The Cirebon-1 coal plant (660MW, operating since 2012) was the test case for the $20 billion Just Energy Transition Partnership, a 2022 deal between Indonesia and a group of wealthy nations to fund early coal retirement. The plant was scheduled for closure by 2035. In December, Jakarta reversed the decision, citing uncertain replacement funding and the plant’s efficient supercritical technology.

Of the $21.8 billion pledged through JETP, only around $3.4 billion has been made available. The United States [withdrew from the partnership](https://news.mongabay.com/2026/01/indonesia-backs-away-from-coal-exit-test-case-amid-financial-and-political-pushback/) last year. Germany and Japan now co-lead.

## Trade concessions, resource control

These moves sit alongside a separate set of trade negotiations. The United States imposed a 32 per cent tariff on Indonesian exports last year (later negotiated down to 19 per cent). In response, Jakarta removed tariffs on 99 per cent of American imports, pledged [$15 billion in US energy purchases and $4.5 billion in agricultural imports](https://rsis.edu.sg/rsis-publication/idss/ip25077/), and lowered local content requirements from 40 per cent to 25 per cent.

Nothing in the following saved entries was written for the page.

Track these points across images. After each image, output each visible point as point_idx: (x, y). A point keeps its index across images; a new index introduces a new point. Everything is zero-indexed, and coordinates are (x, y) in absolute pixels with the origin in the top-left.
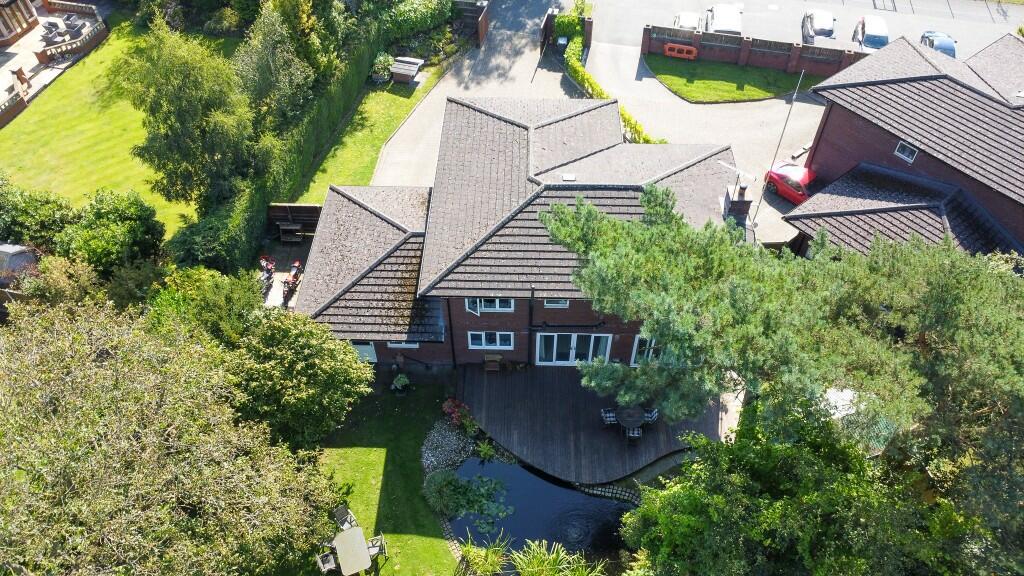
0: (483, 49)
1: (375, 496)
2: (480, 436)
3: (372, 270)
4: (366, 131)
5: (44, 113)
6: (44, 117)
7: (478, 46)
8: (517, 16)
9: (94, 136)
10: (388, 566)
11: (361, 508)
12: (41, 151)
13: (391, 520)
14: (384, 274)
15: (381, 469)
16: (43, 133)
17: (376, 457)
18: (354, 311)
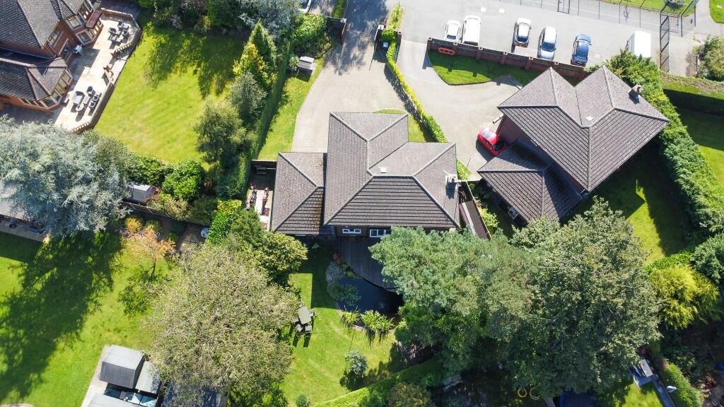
0: (345, 45)
1: (310, 293)
2: (348, 269)
3: (303, 204)
4: (288, 105)
5: (125, 92)
6: (126, 95)
7: (342, 44)
8: (362, 18)
9: (154, 108)
10: (317, 319)
11: (305, 298)
12: (131, 118)
13: (316, 303)
14: (308, 206)
15: (311, 282)
16: (128, 106)
17: (309, 277)
18: (297, 222)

Indonesia is making trade concessions to the US while tightening its grip on the commodities the global [energy transition depends on](https://www.sovereignmagazine.com/article/battery-wars-battle-for-dominance-in-sustainable-energy-storage-heats-up). The pattern is not unique to Jakarta. When the rules of the trading order are being rewritten by the largest economies, resource-rich nations with leverage (whether in nickel, rare earths or energy) have limited incentive to honour frameworks that are no longer being funded or enforced by the powers that designed them. Indonesia generates more than half its electricity from coal and controls the majority of the world’s nickel supply. It is not going to give either away on terms it did not set.

## Further Context

**Q: Why did Indonesia ban nickel ore exports?**
Indonesia banned raw nickel ore exports in 2020 to force investment in domestic processing rather than shipping unrefined material abroad. The policy built on a similar 2014 ban that successfully attracted Chinese investment in nickel pig iron and ferronickel smelters for stainless steel production. The 2020 version targets a higher-value goal: positioning Indonesia as a hub for battery-grade nickel used in electric vehicles. Indonesia holds roughly 22 per cent of the world’s nickel reserves. The strategy has worked to the extent that its share of global nickel supply has nearly doubled since 2020, though critics argue the environmental costs of rapid smelter expansion have been severe.

**Q: What is the Just Energy Transition Partnership?**
The JETP is a financing agreement launched at the 2022 G20 summit in Bali, committing $20 billion in public and private funding to help Indonesia transition away from coal. The partnership was originally co-led by the United States and Japan, with contributions from the EU, Canada, Germany, France and others. Its targets include capping power sector emissions at 290 MtCO2 by 2030 and reaching 34 per cent renewable electricity by the same year. Progress has been slow: of $21.8 billion pledged, only $3.4 billion has been made accessible, and much of the funding has been offered as market-rate loans rather than grants.

**Q: How does Indonesia’s nickel policy affect EV supply chains?**
Indonesia’s dominance in nickel means its production decisions directly affect the cost and availability of battery materials globally. The country processes laterite ore into battery-grade nickel using high-pressure acid leaching, a method essential for EV battery cathodes. The 2026 quota cut reduces available ore by roughly 120 million tonnes, creating tighter supply for both domestic smelters and international buyers. The global nickel market was already in surplus (estimated at 261 million tonnes for 2026), so the cut functions as a price-support mechanism. For EV manufacturers, it adds another variable to an already fragmented supply chain increasingly shaped by national industrial policy rather than open market pricing.